WORK ORDER
Only the stretch below from the line holding "[00:01.285]" through the line holding "[00:01.985]" should be restated, word for word and with both ends included; pictures stay out.

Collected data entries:
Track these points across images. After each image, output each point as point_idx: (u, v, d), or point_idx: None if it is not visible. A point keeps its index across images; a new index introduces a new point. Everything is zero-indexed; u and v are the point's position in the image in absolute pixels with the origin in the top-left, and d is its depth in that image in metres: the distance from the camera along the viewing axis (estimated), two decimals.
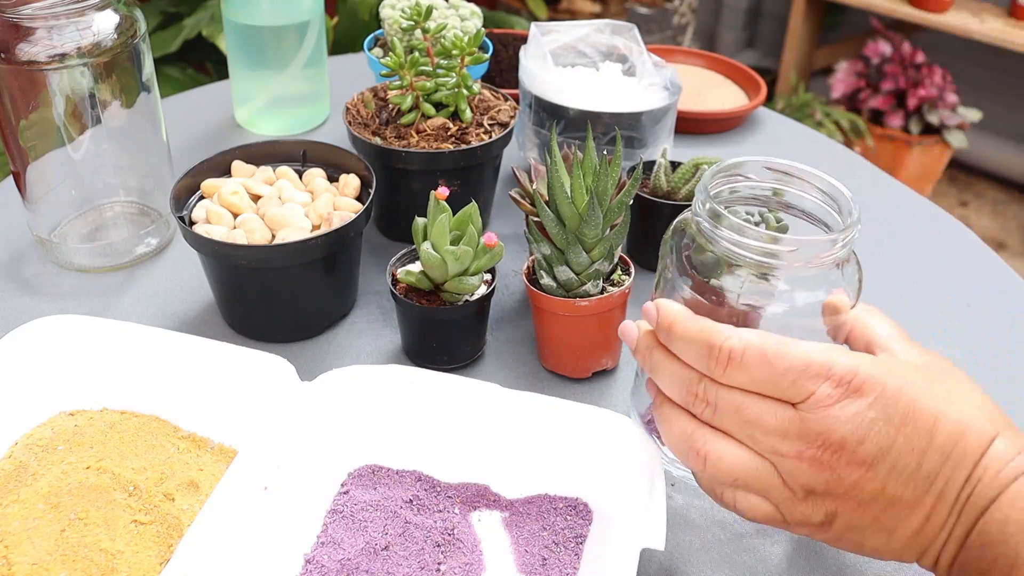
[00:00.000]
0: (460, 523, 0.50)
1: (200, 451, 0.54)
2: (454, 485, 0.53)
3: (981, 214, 2.55)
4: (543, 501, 0.52)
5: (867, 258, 0.78)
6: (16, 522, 0.47)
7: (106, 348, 0.57)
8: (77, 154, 0.70)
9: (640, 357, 0.46)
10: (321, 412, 0.52)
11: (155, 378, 0.56)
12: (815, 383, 0.39)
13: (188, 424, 0.56)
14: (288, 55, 0.88)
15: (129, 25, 0.67)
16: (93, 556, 0.46)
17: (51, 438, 0.53)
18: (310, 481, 0.51)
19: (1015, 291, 0.76)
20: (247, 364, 0.55)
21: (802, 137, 1.01)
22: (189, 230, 0.60)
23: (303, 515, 0.50)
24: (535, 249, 0.60)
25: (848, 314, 0.47)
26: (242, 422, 0.54)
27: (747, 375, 0.40)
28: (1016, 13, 2.24)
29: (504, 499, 0.52)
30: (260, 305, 0.64)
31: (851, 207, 0.47)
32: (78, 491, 0.49)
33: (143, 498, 0.50)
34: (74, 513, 0.48)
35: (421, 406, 0.53)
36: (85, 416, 0.56)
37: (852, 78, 2.42)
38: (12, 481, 0.50)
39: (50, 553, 0.46)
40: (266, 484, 0.48)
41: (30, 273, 0.72)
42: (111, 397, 0.57)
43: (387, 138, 0.71)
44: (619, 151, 0.58)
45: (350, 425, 0.53)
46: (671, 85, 0.81)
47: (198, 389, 0.56)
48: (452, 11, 0.84)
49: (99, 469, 0.51)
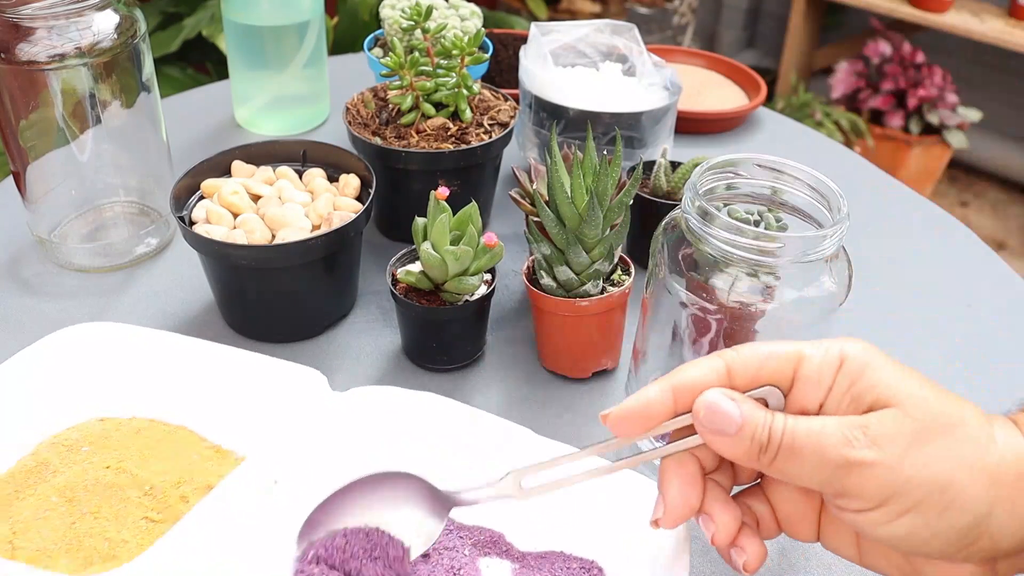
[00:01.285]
0: (468, 565, 0.48)
1: (223, 461, 0.54)
2: (467, 526, 0.50)
3: (981, 214, 2.55)
4: (556, 559, 0.49)
5: (867, 258, 0.78)
6: (28, 512, 0.48)
7: (140, 356, 0.57)
8: (77, 154, 0.70)
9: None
10: (345, 424, 0.51)
11: (187, 389, 0.56)
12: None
13: (215, 436, 0.55)
14: (288, 55, 0.88)
15: (129, 25, 0.67)
16: (96, 544, 0.47)
17: (77, 439, 0.54)
18: (320, 491, 0.50)
19: (1015, 291, 0.76)
20: (279, 376, 0.54)
21: (802, 137, 1.01)
22: (189, 230, 0.60)
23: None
24: (535, 249, 0.60)
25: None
26: (270, 435, 0.53)
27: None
28: (1016, 13, 2.24)
29: (517, 550, 0.50)
30: (260, 305, 0.64)
31: (840, 203, 0.48)
32: (94, 488, 0.50)
33: (158, 498, 0.50)
34: (87, 508, 0.49)
35: (449, 438, 0.51)
36: (114, 422, 0.56)
37: (852, 78, 2.42)
38: (32, 476, 0.51)
39: (56, 542, 0.47)
40: (276, 479, 0.47)
41: (30, 273, 0.72)
42: (142, 406, 0.57)
43: (387, 138, 0.71)
44: (619, 151, 0.58)
45: (372, 443, 0.52)
46: (671, 85, 0.81)
47: (228, 401, 0.55)
48: (452, 11, 0.84)
49: (118, 469, 0.51)
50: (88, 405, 0.56)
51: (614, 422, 0.40)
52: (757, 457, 0.37)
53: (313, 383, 0.53)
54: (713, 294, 0.49)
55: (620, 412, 0.39)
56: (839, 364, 0.38)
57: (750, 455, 0.37)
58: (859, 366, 0.37)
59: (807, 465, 0.37)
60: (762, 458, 0.37)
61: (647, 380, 0.57)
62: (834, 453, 0.36)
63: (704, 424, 0.38)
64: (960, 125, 2.33)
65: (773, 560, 0.51)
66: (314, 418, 0.50)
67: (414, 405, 0.52)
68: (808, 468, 0.37)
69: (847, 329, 0.68)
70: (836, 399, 0.38)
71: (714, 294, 0.49)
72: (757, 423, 0.37)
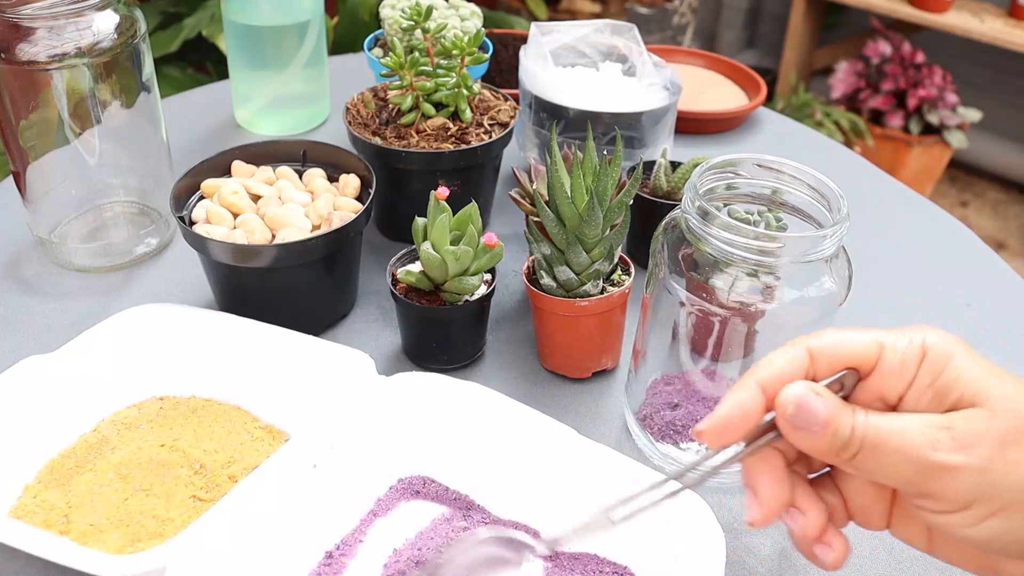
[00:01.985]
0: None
1: (274, 441, 0.55)
2: (504, 521, 0.51)
3: (981, 214, 2.55)
4: (589, 561, 0.49)
5: (867, 258, 0.78)
6: (84, 487, 0.51)
7: (199, 337, 0.59)
8: (77, 154, 0.70)
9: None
10: (389, 409, 0.52)
11: (242, 368, 0.58)
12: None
13: (268, 416, 0.57)
14: (288, 55, 0.88)
15: (129, 25, 0.67)
16: (145, 521, 0.49)
17: (136, 417, 0.57)
18: (360, 474, 0.51)
19: (1015, 291, 0.76)
20: (329, 357, 0.56)
21: (802, 137, 1.01)
22: (189, 230, 0.60)
23: (344, 505, 0.50)
24: (535, 249, 0.60)
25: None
26: (319, 415, 0.54)
27: None
28: (1016, 13, 2.24)
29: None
30: (260, 305, 0.64)
31: (840, 203, 0.48)
32: (148, 465, 0.52)
33: (208, 477, 0.52)
34: (139, 484, 0.51)
35: (490, 430, 0.51)
36: (172, 401, 0.58)
37: (852, 78, 2.42)
38: (92, 452, 0.54)
39: (108, 517, 0.49)
40: (316, 462, 0.49)
41: (30, 273, 0.72)
42: (200, 385, 0.59)
43: (387, 138, 0.71)
44: (619, 151, 0.58)
45: (413, 430, 0.52)
46: (671, 85, 0.81)
47: (281, 381, 0.57)
48: (452, 11, 0.84)
49: (172, 448, 0.54)
50: (149, 384, 0.58)
51: (713, 434, 0.38)
52: (837, 454, 0.36)
53: (361, 365, 0.54)
54: (713, 294, 0.49)
55: (717, 422, 0.37)
56: (921, 356, 0.37)
57: (831, 451, 0.36)
58: (942, 359, 0.36)
59: (889, 465, 0.36)
60: (842, 455, 0.36)
61: (647, 380, 0.57)
62: (918, 455, 0.35)
63: (790, 420, 0.36)
64: (960, 125, 2.33)
65: (773, 560, 0.51)
66: (359, 401, 0.52)
67: (459, 393, 0.52)
68: (890, 468, 0.36)
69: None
70: (917, 392, 0.36)
71: (714, 294, 0.49)
72: (841, 420, 0.36)
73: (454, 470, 0.52)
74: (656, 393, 0.57)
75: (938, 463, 0.35)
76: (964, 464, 0.34)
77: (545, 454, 0.50)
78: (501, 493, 0.51)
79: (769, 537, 0.53)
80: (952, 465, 0.34)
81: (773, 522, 0.38)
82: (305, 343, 0.57)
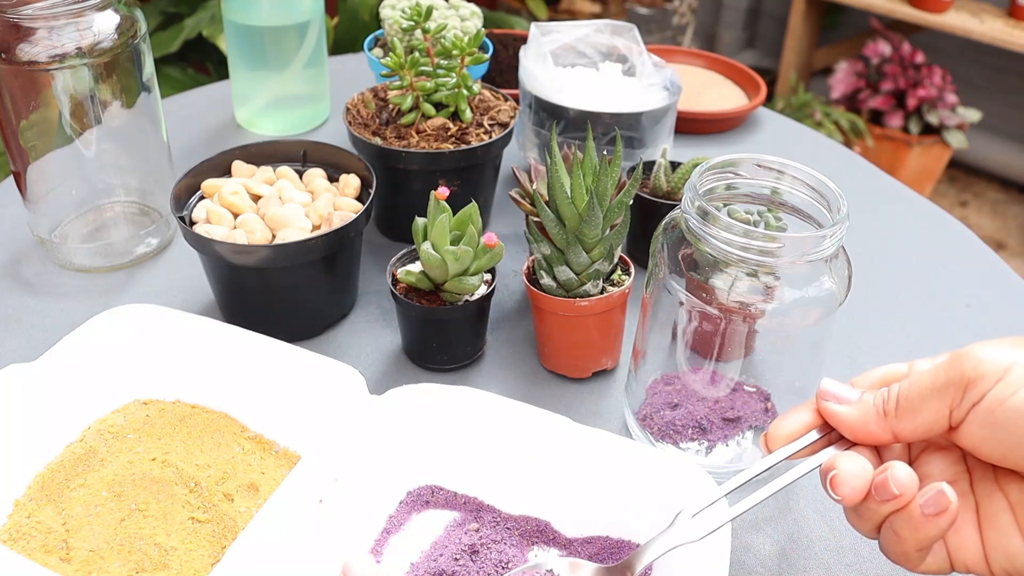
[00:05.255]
0: (516, 558, 0.49)
1: (264, 454, 0.54)
2: (514, 517, 0.51)
3: (981, 214, 2.55)
4: (602, 542, 0.50)
5: (867, 258, 0.78)
6: (79, 507, 0.49)
7: (183, 340, 0.58)
8: (78, 154, 0.70)
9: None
10: (387, 427, 0.51)
11: (229, 375, 0.57)
12: None
13: (256, 425, 0.56)
14: (288, 55, 0.88)
15: (129, 25, 0.67)
16: (147, 549, 0.47)
17: (123, 426, 0.55)
18: (368, 496, 0.50)
19: (1015, 291, 0.76)
20: (319, 371, 0.54)
21: (802, 137, 1.01)
22: (189, 230, 0.60)
23: (357, 530, 0.49)
24: (535, 249, 0.60)
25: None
26: (309, 429, 0.54)
27: None
28: (1016, 13, 2.24)
29: (563, 537, 0.50)
30: (260, 305, 0.64)
31: (840, 203, 0.48)
32: (141, 482, 0.51)
33: (203, 496, 0.51)
34: (135, 504, 0.49)
35: (488, 431, 0.52)
36: (157, 407, 0.57)
37: (852, 78, 2.42)
38: (81, 465, 0.52)
39: (107, 541, 0.47)
40: (322, 497, 0.47)
41: (30, 273, 0.72)
42: (185, 389, 0.58)
43: (387, 138, 0.71)
44: (619, 151, 0.58)
45: (414, 442, 0.52)
46: (671, 85, 0.81)
47: (269, 391, 0.56)
48: (452, 11, 0.84)
49: (164, 462, 0.52)
50: (131, 386, 0.57)
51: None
52: (884, 418, 0.40)
53: (351, 383, 0.53)
54: (713, 294, 0.49)
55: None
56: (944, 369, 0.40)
57: (877, 419, 0.40)
58: (957, 358, 0.39)
59: (926, 402, 0.38)
60: (889, 419, 0.40)
61: (647, 380, 0.57)
62: (934, 378, 0.38)
63: (824, 396, 0.42)
64: (960, 125, 2.33)
65: (773, 560, 0.51)
66: (355, 424, 0.50)
67: (453, 400, 0.52)
68: (930, 405, 0.38)
69: (847, 329, 0.68)
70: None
71: (714, 294, 0.49)
72: (872, 392, 0.41)
73: (460, 475, 0.52)
74: (656, 393, 0.57)
75: (952, 366, 0.38)
76: (971, 347, 0.38)
77: (544, 446, 0.51)
78: (509, 490, 0.52)
79: (769, 537, 0.53)
80: (962, 351, 0.38)
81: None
82: (290, 353, 0.55)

TASK RESULT
[00:01.285]
0: (468, 565, 0.48)
1: (223, 461, 0.54)
2: (467, 526, 0.50)
3: (981, 214, 2.55)
4: (556, 559, 0.49)
5: (867, 258, 0.78)
6: (28, 512, 0.48)
7: (140, 356, 0.57)
8: (77, 154, 0.70)
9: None
10: (345, 424, 0.51)
11: (187, 389, 0.56)
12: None
13: (215, 436, 0.55)
14: (288, 55, 0.88)
15: (129, 25, 0.67)
16: (96, 544, 0.47)
17: (77, 439, 0.54)
18: (320, 491, 0.50)
19: (1015, 291, 0.76)
20: (279, 376, 0.54)
21: (802, 137, 1.01)
22: (189, 230, 0.60)
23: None
24: (535, 249, 0.60)
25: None
26: (270, 435, 0.53)
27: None
28: (1016, 13, 2.24)
29: (517, 550, 0.50)
30: (260, 305, 0.64)
31: (840, 203, 0.48)
32: (94, 488, 0.50)
33: (158, 498, 0.50)
34: (87, 508, 0.49)
35: (449, 438, 0.51)
36: (114, 422, 0.56)
37: (852, 78, 2.42)
38: (32, 476, 0.51)
39: (56, 542, 0.47)
40: (276, 479, 0.47)
41: (30, 273, 0.72)
42: (142, 406, 0.57)
43: (387, 138, 0.71)
44: (619, 151, 0.58)
45: (372, 443, 0.52)
46: (671, 85, 0.81)
47: (228, 401, 0.55)
48: (452, 11, 0.84)
49: (118, 469, 0.51)
50: (88, 405, 0.56)
51: (614, 422, 0.40)
52: (757, 457, 0.37)
53: (313, 383, 0.53)
54: (713, 294, 0.49)
55: (620, 412, 0.39)
56: (839, 364, 0.38)
57: (750, 455, 0.37)
58: (859, 366, 0.37)
59: (807, 465, 0.37)
60: (762, 458, 0.37)
61: (647, 380, 0.57)
62: (834, 453, 0.36)
63: (704, 424, 0.38)
64: (960, 125, 2.33)
65: (773, 560, 0.51)
66: (314, 418, 0.50)
67: (414, 405, 0.52)
68: (808, 468, 0.37)
69: (847, 329, 0.68)
70: (836, 399, 0.38)
71: (714, 294, 0.49)
72: (757, 423, 0.37)
[00:01.985]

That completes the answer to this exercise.